RECORDED DATA:
Start of Block

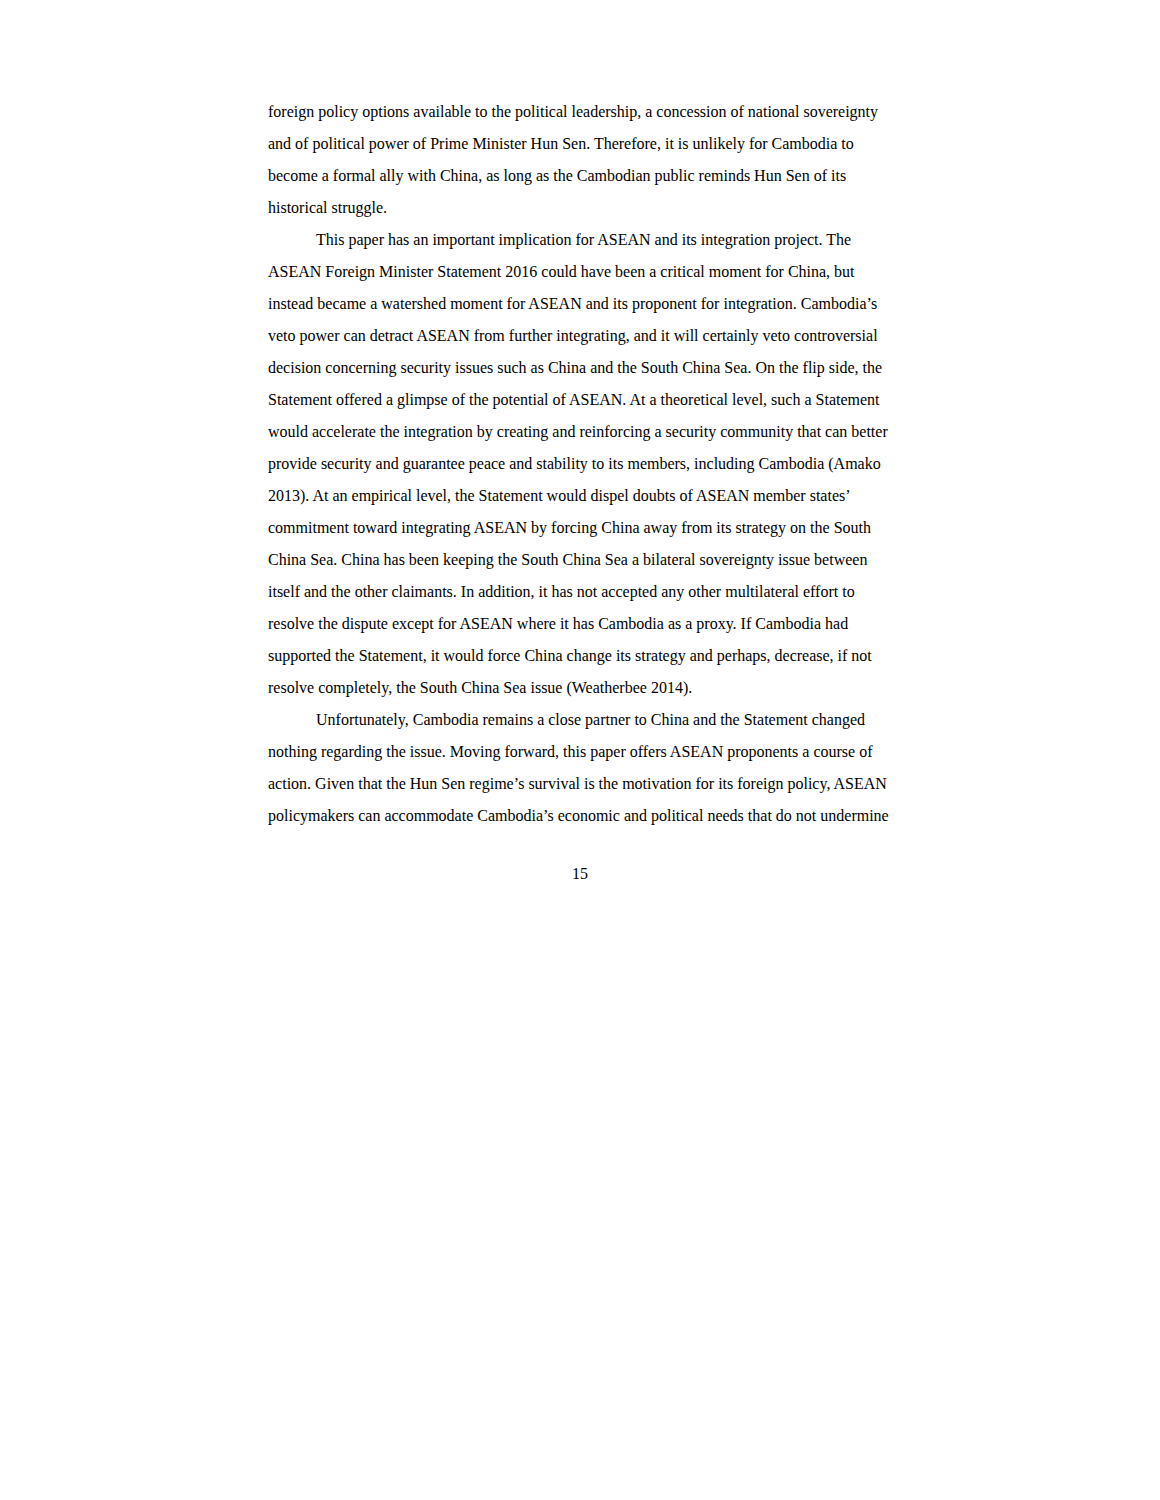foreign policy options available to the political leadership, a concession of national sovereignty and of political power of Prime Minister Hun Sen. Therefore, it is unlikely for Cambodia to become a formal ally with China, as long as the Cambodian public reminds Hun Sen of its historical struggle.
This paper has an important implication for ASEAN and its integration project. The ASEAN Foreign Minister Statement 2016 could have been a critical moment for China, but instead became a watershed moment for ASEAN and its proponent for integration. Cambodia’s veto power can detract ASEAN from further integrating, and it will certainly veto controversial decision concerning security issues such as China and the South China Sea. On the flip side, the Statement offered a glimpse of the potential of ASEAN. At a theoretical level, such a Statement would accelerate the integration by creating and reinforcing a security community that can better provide security and guarantee peace and stability to its members, including Cambodia (Amako 2013). At an empirical level, the Statement would dispel doubts of ASEAN member states’ commitment toward integrating ASEAN by forcing China away from its strategy on the South China Sea. China has been keeping the South China Sea a bilateral sovereignty issue between itself and the other claimants. In addition, it has not accepted any other multilateral effort to resolve the dispute except for ASEAN where it has Cambodia as a proxy. If Cambodia had supported the Statement, it would force China change its strategy and perhaps, decrease, if not resolve completely, the South China Sea issue (Weatherbee 2014).
Unfortunately, Cambodia remains a close partner to China and the Statement changed nothing regarding the issue. Moving forward, this paper offers ASEAN proponents a course of action. Given that the Hun Sen regime’s survival is the motivation for its foreign policy, ASEAN policymakers can accommodate Cambodia’s economic and political needs that do not undermine
15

End of Block

Your reply should restate the data above word for word and contain no pictures.

foreign policy options available to the political leadership, a concession of national sovereignty and of political power of Prime Minister Hun Sen. Therefore, it is unlikely for Cambodia to become a formal ally with China, as long as the Cambodian public reminds Hun Sen of its historical struggle.
This paper has an important implication for ASEAN and its integration project. The ASEAN Foreign Minister Statement 2016 could have been a critical moment for China, but instead became a watershed moment for ASEAN and its proponent for integration. Cambodia’s veto power can detract ASEAN from further integrating, and it will certainly veto controversial decision concerning security issues such as China and the South China Sea. On the flip side, the Statement offered a glimpse of the potential of ASEAN. At a theoretical level, such a Statement would accelerate the integration by creating and reinforcing a security community that can better provide security and guarantee peace and stability to its members, including Cambodia (Amako 2013). At an empirical level, the Statement would dispel doubts of ASEAN member states’ commitment toward integrating ASEAN by forcing China away from its strategy on the South China Sea. China has been keeping the South China Sea a bilateral sovereignty issue between itself and the other claimants. In addition, it has not accepted any other multilateral effort to resolve the dispute except for ASEAN where it has Cambodia as a proxy. If Cambodia had supported the Statement, it would force China change its strategy and perhaps, decrease, if not resolve completely, the South China Sea issue (Weatherbee 2014).
Unfortunately, Cambodia remains a close partner to China and the Statement changed nothing regarding the issue. Moving forward, this paper offers ASEAN proponents a course of action. Given that the Hun Sen regime’s survival is the motivation for its foreign policy, ASEAN policymakers can accommodate Cambodia’s economic and political needs that do not undermine
15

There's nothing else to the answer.